**Exercise instructions**
Write the data out again in full, with no departure from the original.

**Listed entries**
= Beginning of Section =

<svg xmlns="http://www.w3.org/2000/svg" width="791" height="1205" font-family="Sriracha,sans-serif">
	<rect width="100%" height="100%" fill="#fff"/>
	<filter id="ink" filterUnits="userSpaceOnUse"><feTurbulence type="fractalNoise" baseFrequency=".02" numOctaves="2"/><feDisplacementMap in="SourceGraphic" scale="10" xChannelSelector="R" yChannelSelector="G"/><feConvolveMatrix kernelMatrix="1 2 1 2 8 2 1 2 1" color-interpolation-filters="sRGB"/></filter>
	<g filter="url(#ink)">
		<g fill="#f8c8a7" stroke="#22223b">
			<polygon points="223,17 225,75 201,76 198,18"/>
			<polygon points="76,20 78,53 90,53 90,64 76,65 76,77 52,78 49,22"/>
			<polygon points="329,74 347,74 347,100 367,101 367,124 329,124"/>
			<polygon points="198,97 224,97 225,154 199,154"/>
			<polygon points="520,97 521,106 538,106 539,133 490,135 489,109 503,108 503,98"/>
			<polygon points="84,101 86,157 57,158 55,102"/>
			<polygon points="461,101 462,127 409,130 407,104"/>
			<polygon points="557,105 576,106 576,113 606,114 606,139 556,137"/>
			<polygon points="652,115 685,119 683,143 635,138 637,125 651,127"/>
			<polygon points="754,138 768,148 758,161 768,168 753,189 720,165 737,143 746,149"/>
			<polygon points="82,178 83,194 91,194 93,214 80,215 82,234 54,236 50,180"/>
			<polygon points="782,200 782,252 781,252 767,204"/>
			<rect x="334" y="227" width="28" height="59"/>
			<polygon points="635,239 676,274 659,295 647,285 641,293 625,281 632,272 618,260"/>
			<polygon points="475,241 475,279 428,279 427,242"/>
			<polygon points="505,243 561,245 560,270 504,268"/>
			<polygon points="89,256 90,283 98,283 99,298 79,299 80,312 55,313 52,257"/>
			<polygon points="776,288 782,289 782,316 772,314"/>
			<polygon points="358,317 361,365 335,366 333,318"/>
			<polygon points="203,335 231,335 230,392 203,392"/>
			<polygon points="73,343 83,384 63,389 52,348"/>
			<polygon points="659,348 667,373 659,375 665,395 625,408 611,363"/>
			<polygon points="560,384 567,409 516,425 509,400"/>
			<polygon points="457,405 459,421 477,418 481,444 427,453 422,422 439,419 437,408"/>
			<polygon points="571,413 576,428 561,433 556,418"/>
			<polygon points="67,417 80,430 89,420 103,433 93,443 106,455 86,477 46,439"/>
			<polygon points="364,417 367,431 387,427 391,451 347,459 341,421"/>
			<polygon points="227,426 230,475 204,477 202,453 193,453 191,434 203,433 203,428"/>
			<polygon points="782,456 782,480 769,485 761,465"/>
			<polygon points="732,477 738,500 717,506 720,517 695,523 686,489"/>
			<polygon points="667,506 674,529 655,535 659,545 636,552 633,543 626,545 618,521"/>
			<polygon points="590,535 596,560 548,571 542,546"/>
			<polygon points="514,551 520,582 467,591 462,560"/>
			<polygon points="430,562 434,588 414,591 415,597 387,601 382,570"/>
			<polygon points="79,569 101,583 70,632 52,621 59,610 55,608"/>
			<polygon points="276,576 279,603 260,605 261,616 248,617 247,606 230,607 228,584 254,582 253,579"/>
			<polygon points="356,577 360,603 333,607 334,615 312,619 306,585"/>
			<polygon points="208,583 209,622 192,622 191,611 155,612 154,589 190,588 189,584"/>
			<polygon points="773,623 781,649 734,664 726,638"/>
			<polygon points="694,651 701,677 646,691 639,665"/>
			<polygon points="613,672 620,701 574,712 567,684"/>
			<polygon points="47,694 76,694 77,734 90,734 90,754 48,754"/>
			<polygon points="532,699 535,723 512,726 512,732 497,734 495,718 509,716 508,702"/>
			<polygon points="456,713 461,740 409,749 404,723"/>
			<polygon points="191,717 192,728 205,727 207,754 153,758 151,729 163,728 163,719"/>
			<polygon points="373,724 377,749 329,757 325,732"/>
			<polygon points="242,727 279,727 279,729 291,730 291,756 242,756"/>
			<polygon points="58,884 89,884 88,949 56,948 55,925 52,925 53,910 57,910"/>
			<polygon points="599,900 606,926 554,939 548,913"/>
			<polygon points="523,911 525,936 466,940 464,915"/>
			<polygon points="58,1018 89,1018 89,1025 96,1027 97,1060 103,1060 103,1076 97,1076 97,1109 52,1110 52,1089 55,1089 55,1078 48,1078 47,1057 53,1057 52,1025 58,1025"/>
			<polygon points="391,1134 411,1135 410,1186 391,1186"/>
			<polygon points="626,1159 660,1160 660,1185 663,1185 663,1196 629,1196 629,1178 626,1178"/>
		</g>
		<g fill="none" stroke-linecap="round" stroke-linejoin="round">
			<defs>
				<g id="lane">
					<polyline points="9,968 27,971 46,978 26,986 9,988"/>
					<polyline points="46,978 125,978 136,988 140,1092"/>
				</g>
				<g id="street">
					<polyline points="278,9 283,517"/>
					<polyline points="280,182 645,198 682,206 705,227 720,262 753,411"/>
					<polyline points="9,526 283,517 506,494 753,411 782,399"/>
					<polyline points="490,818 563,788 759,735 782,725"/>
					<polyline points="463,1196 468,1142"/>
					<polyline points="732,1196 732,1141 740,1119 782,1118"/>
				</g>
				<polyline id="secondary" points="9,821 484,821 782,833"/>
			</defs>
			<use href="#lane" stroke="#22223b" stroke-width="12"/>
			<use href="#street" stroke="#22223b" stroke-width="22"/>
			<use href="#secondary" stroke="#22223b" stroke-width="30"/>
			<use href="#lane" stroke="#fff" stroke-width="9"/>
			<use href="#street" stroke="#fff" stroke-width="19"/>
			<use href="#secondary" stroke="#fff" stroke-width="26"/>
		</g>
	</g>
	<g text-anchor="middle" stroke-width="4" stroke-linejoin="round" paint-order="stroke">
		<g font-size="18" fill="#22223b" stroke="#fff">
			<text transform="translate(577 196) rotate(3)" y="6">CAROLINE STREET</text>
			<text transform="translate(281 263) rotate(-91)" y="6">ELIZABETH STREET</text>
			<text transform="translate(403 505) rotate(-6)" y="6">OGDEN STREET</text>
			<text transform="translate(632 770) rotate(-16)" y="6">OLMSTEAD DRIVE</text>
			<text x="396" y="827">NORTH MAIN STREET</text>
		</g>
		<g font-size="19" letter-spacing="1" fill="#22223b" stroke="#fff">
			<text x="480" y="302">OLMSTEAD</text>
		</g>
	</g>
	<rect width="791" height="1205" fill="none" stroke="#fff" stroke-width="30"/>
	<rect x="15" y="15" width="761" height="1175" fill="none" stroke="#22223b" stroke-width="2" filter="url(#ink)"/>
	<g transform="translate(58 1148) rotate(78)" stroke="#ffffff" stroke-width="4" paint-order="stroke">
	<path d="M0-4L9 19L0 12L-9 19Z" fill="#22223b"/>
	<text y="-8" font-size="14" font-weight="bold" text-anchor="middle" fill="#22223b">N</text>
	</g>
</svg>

= End of Section =

**Response box**
<svg xmlns="http://www.w3.org/2000/svg" width="791" height="1205" font-family="Sriracha,sans-serif">
	<rect width="100%" height="100%" fill="#fff"/>
	<filter id="ink" filterUnits="userSpaceOnUse"><feTurbulence type="fractalNoise" baseFrequency=".02" numOctaves="2"/><feDisplacementMap in="SourceGraphic" scale="10" xChannelSelector="R" yChannelSelector="G"/><feConvolveMatrix kernelMatrix="1 2 1 2 8 2 1 2 1" color-interpolation-filters="sRGB"/></filter>
	<g filter="url(#ink)">
		<g fill="#f8c8a7" stroke="#22223b">
			<polygon points="223,17 225,75 201,76 198,18"/>
			<polygon points="76,20 78,53 90,53 90,64 76,65 76,77 52,78 49,22"/>
			<polygon points="329,74 347,74 347,100 367,101 367,124 329,124"/>
			<polygon points="198,97 224,97 225,154 199,154"/>
			<polygon points="520,97 521,106 538,106 539,133 490,135 489,109 503,108 503,98"/>
			<polygon points="84,101 86,157 57,158 55,102"/>
			<polygon points="461,101 462,127 409,130 407,104"/>
			<polygon points="557,105 576,106 576,113 606,114 606,139 556,137"/>
			<polygon points="652,115 685,119 683,143 635,138 637,125 651,127"/>
			<polygon points="754,138 768,148 758,161 768,168 753,189 720,165 737,143 746,149"/>
			<polygon points="82,178 83,194 91,194 93,214 80,215 82,234 54,236 50,180"/>
			<polygon points="782,200 782,252 781,252 767,204"/>
			<rect x="334" y="227" width="28" height="59"/>
			<polygon points="635,239 676,274 659,295 647,285 641,293 625,281 632,272 618,260"/>
			<polygon points="475,241 475,279 428,279 427,242"/>
			<polygon points="505,243 561,245 560,270 504,268"/>
			<polygon points="89,256 90,283 98,283 99,298 79,299 80,312 55,313 52,257"/>
			<polygon points="776,288 782,289 782,316 772,314"/>
			<polygon points="358,317 361,365 335,366 333,318"/>
			<polygon points="203,335 231,335 230,392 203,392"/>
			<polygon points="73,343 83,384 63,389 52,348"/>
			<polygon points="659,348 667,373 659,375 665,395 625,408 611,363"/>
			<polygon points="560,384 567,409 516,425 509,400"/>
			<polygon points="457,405 459,421 477,418 481,444 427,453 422,422 439,419 437,408"/>
			<polygon points="571,413 576,428 561,433 556,418"/>
			<polygon points="67,417 80,430 89,420 103,433 93,443 106,455 86,477 46,439"/>
			<polygon points="364,417 367,431 387,427 391,451 347,459 341,421"/>
			<polygon points="227,426 230,475 204,477 202,453 193,453 191,434 203,433 203,428"/>
			<polygon points="782,456 782,480 769,485 761,465"/>
			<polygon points="732,477 738,500 717,506 720,517 695,523 686,489"/>
			<polygon points="667,506 674,529 655,535 659,545 636,552 633,543 626,545 618,521"/>
			<polygon points="590,535 596,560 548,571 542,546"/>
			<polygon points="514,551 520,582 467,591 462,560"/>
			<polygon points="430,562 434,588 414,591 415,597 387,601 382,570"/>
			<polygon points="79,569 101,583 70,632 52,621 59,610 55,608"/>
			<polygon points="276,576 279,603 260,605 261,616 248,617 247,606 230,607 228,584 254,582 253,579"/>
			<polygon points="356,577 360,603 333,607 334,615 312,619 306,585"/>
			<polygon points="208,583 209,622 192,622 191,611 155,612 154,589 190,588 189,584"/>
			<polygon points="773,623 781,649 734,664 726,638"/>
			<polygon points="694,651 701,677 646,691 639,665"/>
			<polygon points="613,672 620,701 574,712 567,684"/>
			<polygon points="47,694 76,694 77,734 90,734 90,754 48,754"/>
			<polygon points="532,699 535,723 512,726 512,732 497,734 495,718 509,716 508,702"/>
			<polygon points="456,713 461,740 409,749 404,723"/>
			<polygon points="191,717 192,728 205,727 207,754 153,758 151,729 163,728 163,719"/>
			<polygon points="373,724 377,749 329,757 325,732"/>
			<polygon points="242,727 279,727 279,729 291,730 291,756 242,756"/>
			<polygon points="58,884 89,884 88,949 56,948 55,925 52,925 53,910 57,910"/>
			<polygon points="599,900 606,926 554,939 548,913"/>
			<polygon points="523,911 525,936 466,940 464,915"/>
			<polygon points="58,1018 89,1018 89,1025 96,1027 97,1060 103,1060 103,1076 97,1076 97,1109 52,1110 52,1089 55,1089 55,1078 48,1078 47,1057 53,1057 52,1025 58,1025"/>
			<polygon points="391,1134 411,1135 410,1186 391,1186"/>
			<polygon points="626,1159 660,1160 660,1185 663,1185 663,1196 629,1196 629,1178 626,1178"/>
		</g>
		<g fill="none" stroke-linecap="round" stroke-linejoin="round">
			<defs>
				<g id="lane">
					<polyline points="9,968 27,971 46,978 26,986 9,988"/>
					<polyline points="46,978 125,978 136,988 140,1092"/>
				</g>
				<g id="street">
					<polyline points="278,9 283,517"/>
					<polyline points="280,182 645,198 682,206 705,227 720,262 753,411"/>
					<polyline points="9,526 283,517 506,494 753,411 782,399"/>
					<polyline points="490,818 563,788 759,735 782,725"/>
					<polyline points="463,1196 468,1142"/>
					<polyline points="732,1196 732,1141 740,1119 782,1118"/>
				</g>
				<polyline id="secondary" points="9,821 484,821 782,833"/>
			</defs>
			<use href="#lane" stroke="#22223b" stroke-width="12"/>
			<use href="#street" stroke="#22223b" stroke-width="22"/>
			<use href="#secondary" stroke="#22223b" stroke-width="30"/>
			<use href="#lane" stroke="#fff" stroke-width="9"/>
			<use href="#street" stroke="#fff" stroke-width="19"/>
			<use href="#secondary" stroke="#fff" stroke-width="26"/>
		</g>
	</g>
	<g text-anchor="middle" stroke-width="4" stroke-linejoin="round" paint-order="stroke">
		<g font-size="18" fill="#22223b" stroke="#fff">
			<text transform="translate(577 196) rotate(3)" y="6">CAROLINE STREET</text>
			<text transform="translate(281 263) rotate(-91)" y="6">ELIZABETH STREET</text>
			<text transform="translate(403 505) rotate(-6)" y="6">OGDEN STREET</text>
			<text transform="translate(632 770) rotate(-16)" y="6">OLMSTEAD DRIVE</text>
			<text x="396" y="827">NORTH MAIN STREET</text>
		</g>
		<g font-size="19" letter-spacing="1" fill="#22223b" stroke="#fff">
			<text x="480" y="302">OLMSTEAD</text>
		</g>
	</g>
	<rect width="791" height="1205" fill="none" stroke="#fff" stroke-width="30"/>
	<rect x="15" y="15" width="761" height="1175" fill="none" stroke="#22223b" stroke-width="2" filter="url(#ink)"/>
	<g transform="translate(58 1148) rotate(78)" stroke="#ffffff" stroke-width="4" paint-order="stroke">
	<path d="M0-4L9 19L0 12L-9 19Z" fill="#22223b"/>
	<text y="-8" font-size="14" font-weight="bold" text-anchor="middle" fill="#22223b">N</text>
	</g>
</svg>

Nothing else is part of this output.